« Hier encore (mardi 28 février), pendant mon enseignement dans l’église, nous avons dû solliciter l’auditoire pour faire sortir une personne de la rue qui était entrée en état d’ivresse. Et ça sentait le cannabis devant l’église. C’est une triste réalité de notre quotidien. »

Sœur Marie-Anne Leroux, 56 ans, membre avec sœur Agathe Dutrey, 44 ans, de la Fraternité bénédictine apostolique, témoigne d’une usure devant le climat d’insécurité qu’elle décrit dans le centre-ville de Nantes. Fatiguées, elles ont annoncé, dimanche 26 février, leur départ de la paroisse Notre-Dame de Nantes, où elles étaient accueillies depuis plus de huit ans.

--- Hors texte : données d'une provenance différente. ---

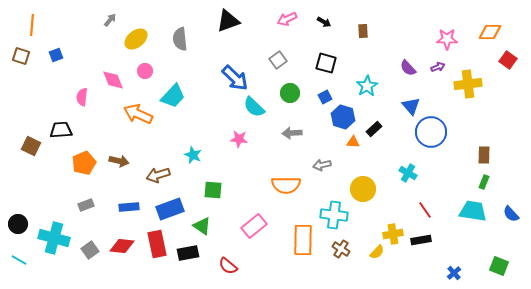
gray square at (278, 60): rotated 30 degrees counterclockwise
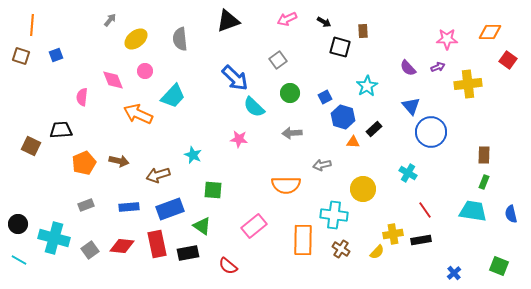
black square at (326, 63): moved 14 px right, 16 px up
blue semicircle at (511, 214): rotated 30 degrees clockwise
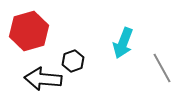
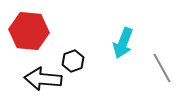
red hexagon: rotated 21 degrees clockwise
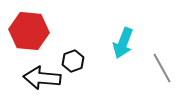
black arrow: moved 1 px left, 1 px up
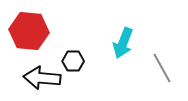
black hexagon: rotated 20 degrees clockwise
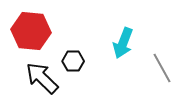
red hexagon: moved 2 px right
black arrow: rotated 39 degrees clockwise
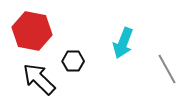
red hexagon: moved 1 px right; rotated 6 degrees clockwise
gray line: moved 5 px right, 1 px down
black arrow: moved 3 px left, 1 px down
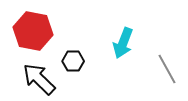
red hexagon: moved 1 px right
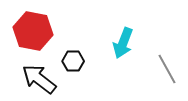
black arrow: rotated 6 degrees counterclockwise
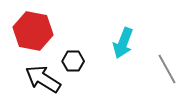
black arrow: moved 4 px right; rotated 6 degrees counterclockwise
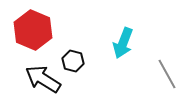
red hexagon: moved 1 px up; rotated 12 degrees clockwise
black hexagon: rotated 15 degrees clockwise
gray line: moved 5 px down
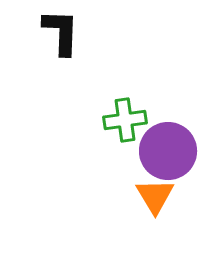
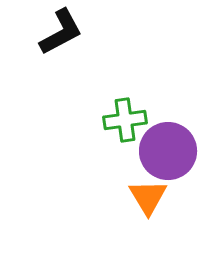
black L-shape: rotated 60 degrees clockwise
orange triangle: moved 7 px left, 1 px down
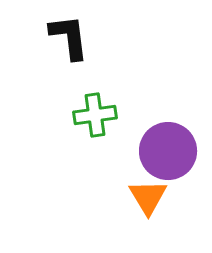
black L-shape: moved 8 px right, 5 px down; rotated 69 degrees counterclockwise
green cross: moved 30 px left, 5 px up
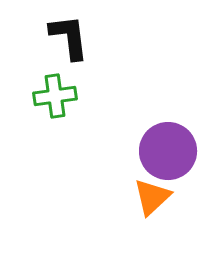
green cross: moved 40 px left, 19 px up
orange triangle: moved 4 px right; rotated 18 degrees clockwise
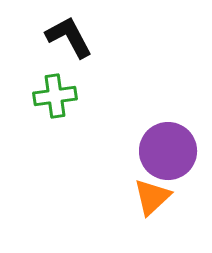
black L-shape: rotated 21 degrees counterclockwise
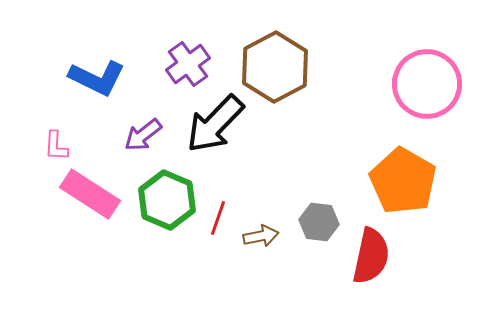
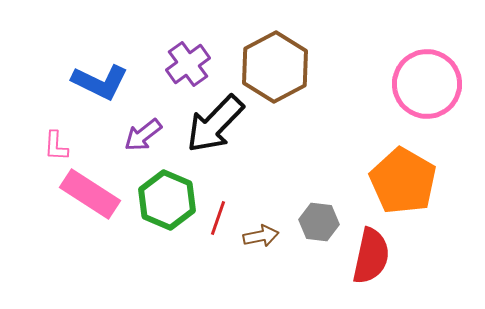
blue L-shape: moved 3 px right, 4 px down
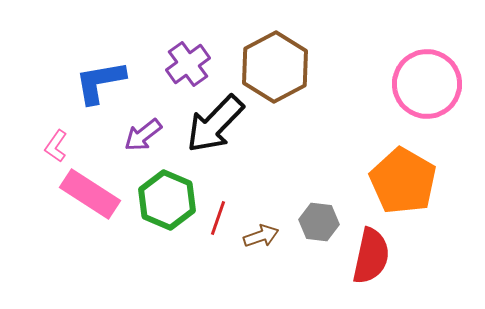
blue L-shape: rotated 144 degrees clockwise
pink L-shape: rotated 32 degrees clockwise
brown arrow: rotated 8 degrees counterclockwise
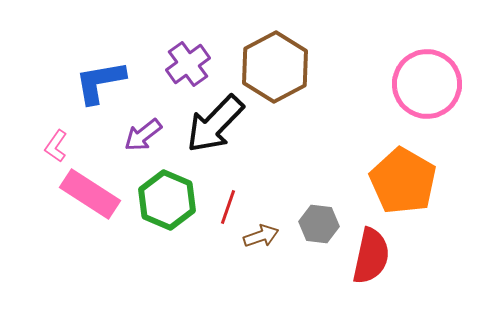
red line: moved 10 px right, 11 px up
gray hexagon: moved 2 px down
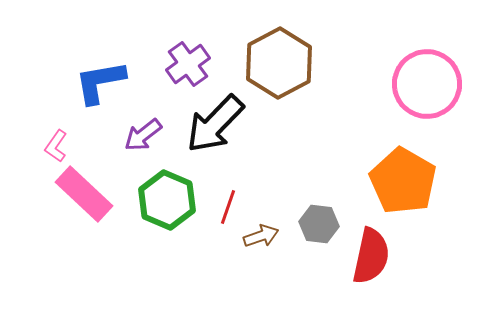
brown hexagon: moved 4 px right, 4 px up
pink rectangle: moved 6 px left; rotated 10 degrees clockwise
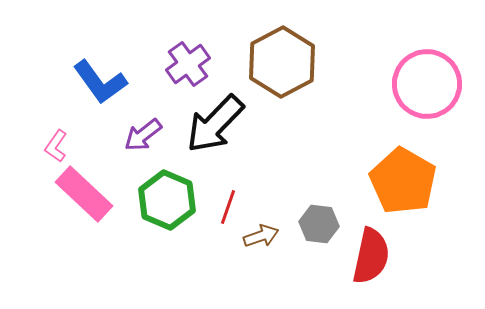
brown hexagon: moved 3 px right, 1 px up
blue L-shape: rotated 116 degrees counterclockwise
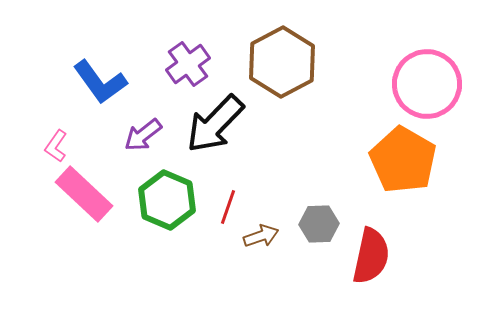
orange pentagon: moved 21 px up
gray hexagon: rotated 9 degrees counterclockwise
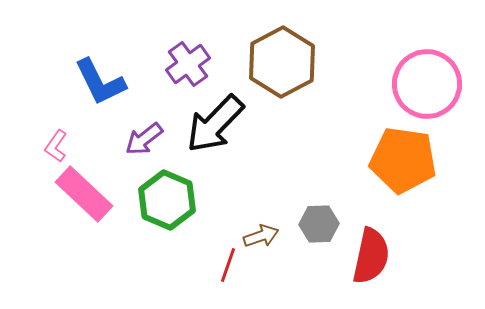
blue L-shape: rotated 10 degrees clockwise
purple arrow: moved 1 px right, 4 px down
orange pentagon: rotated 22 degrees counterclockwise
red line: moved 58 px down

Les deux religieuses ont pour mission de faire vivre un lieu de prière dans l’église Sainte-Croix dans le quartier historique du Bouffay en centre-ville, animant la liturgie des heures, des temps de prière et des enseignements. Or, comme l’assure sœur Marie-Anne, oblate bénédictine (par ailleurs chroniqueuse dans le cahier « Religion et spiritualité » de La Croix), « nous ne pouvons plus assurer notre mission dans ces circonstances ». Accueillir de nombreuses personnes en détresse psychologique ne faisait pas partie de leur vocation et de leur projet. « Nous sommes toujours sur le qui-vive, passant du temps à faire des déclarations à la police. Nous sommes à bout », reconnaît-elle.

D’autant qu’à ses yeux la situation a tendance à s’aggraver : incivilités, personnes venant boire une bière dans l’église, « explosion » de la consommation et de la vente de drogue en pleine rue… Des faits qui perturbent directement leurs activités puisque « les Nantais n’osent pas répondre aux propositions le soir et qu’en journée des incursions dans l’église perturbent le climat de prière », explique encore sœur Marie-Anne.

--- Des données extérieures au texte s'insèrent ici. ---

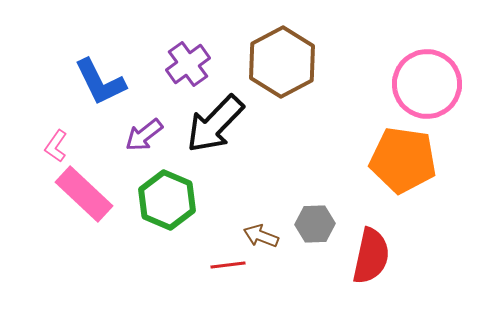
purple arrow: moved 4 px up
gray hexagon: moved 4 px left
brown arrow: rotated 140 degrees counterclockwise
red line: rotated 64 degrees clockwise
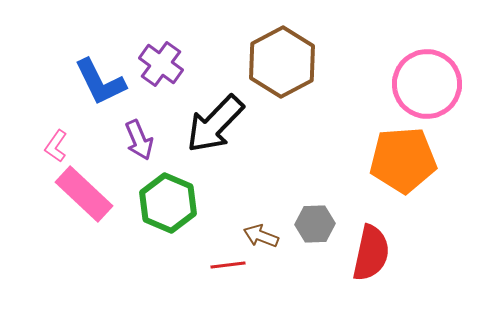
purple cross: moved 27 px left; rotated 18 degrees counterclockwise
purple arrow: moved 5 px left, 5 px down; rotated 75 degrees counterclockwise
orange pentagon: rotated 12 degrees counterclockwise
green hexagon: moved 1 px right, 3 px down
red semicircle: moved 3 px up
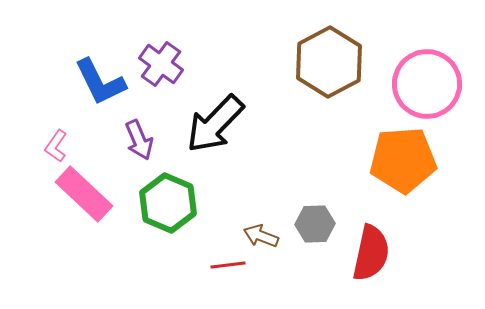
brown hexagon: moved 47 px right
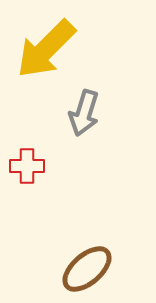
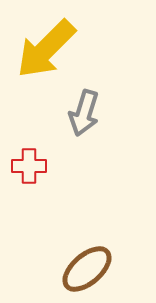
red cross: moved 2 px right
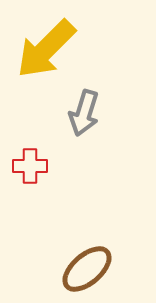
red cross: moved 1 px right
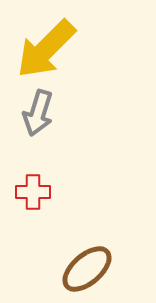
gray arrow: moved 46 px left
red cross: moved 3 px right, 26 px down
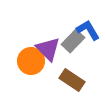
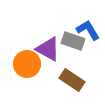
gray rectangle: rotated 65 degrees clockwise
purple triangle: rotated 16 degrees counterclockwise
orange circle: moved 4 px left, 3 px down
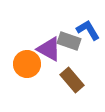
gray rectangle: moved 4 px left
purple triangle: moved 1 px right
brown rectangle: rotated 15 degrees clockwise
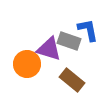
blue L-shape: rotated 20 degrees clockwise
purple triangle: rotated 12 degrees counterclockwise
brown rectangle: rotated 10 degrees counterclockwise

« Plus de policiers et de caméras »

La mairie et les forces de l’ordre ne sont pourtant pas inactives. « Il y a plus de policiers, de caméras et des médiateurs de rue qui font un très beau travail mais cela ne règle pas le fond du problème », déplore-t-elle. En octobre 2022, une manifestation contre l’insécurité à Nantes avait rassemblé près d’un millier de personnes.

Dans ce contexte, elles ont fait le choix de partir, malgré la tristesse de quitter les paroissiens. « Nous ne sommes pas des “franciscains du Bronx” et nous n’avons pas vocation à être agents de sécurité, même si nous avons pris quelques leçons de “self-défense”, écrivent-elles dans un message adressé à la communauté paroissiale. (…) Nous avons non seulement cherché des solutions, mais aussi agi de multiples manières pour essayer de temporiser, réguler ces problèmes quotidiens. »

Si elle assure que les paroissiens comprennent leur choix, sœur Marie-Anne remarque que leur annonce suscite des « réactions, des remous ». Par ailleurs, elle se dit consciente que leur départ « peut être utilisé politiquement ». Toutefois, la religieuse l’affirme : « On dit ce que l’on voit. L’insécurité croissante, c’est un fait. »

Une prochaine implantation à Reims

De son côté, le diocèse « regrette ce départ » – sœur Marie-Anne est aussi membre du service de formation diocésain – et « constate l’insécurité dans le centre » de la ville. Il précise toutefois que ce climat « n’empêchera pas pour autant la paroisse de poursuivre son action dans le secteur ».

Quel avenir désormais pour la Fraternité bénédictine apostolique ? Les sœurs, d’anciennes du Verbe de Vie, quitteront Nantes en juillet pour rejoindre dans un premier temps leur « lieu source », le monastère des bénédictines à Saint-Thierry (Marne), « sûrement sur une année », avant de bâtir un projet au cœur de la ville de Reims.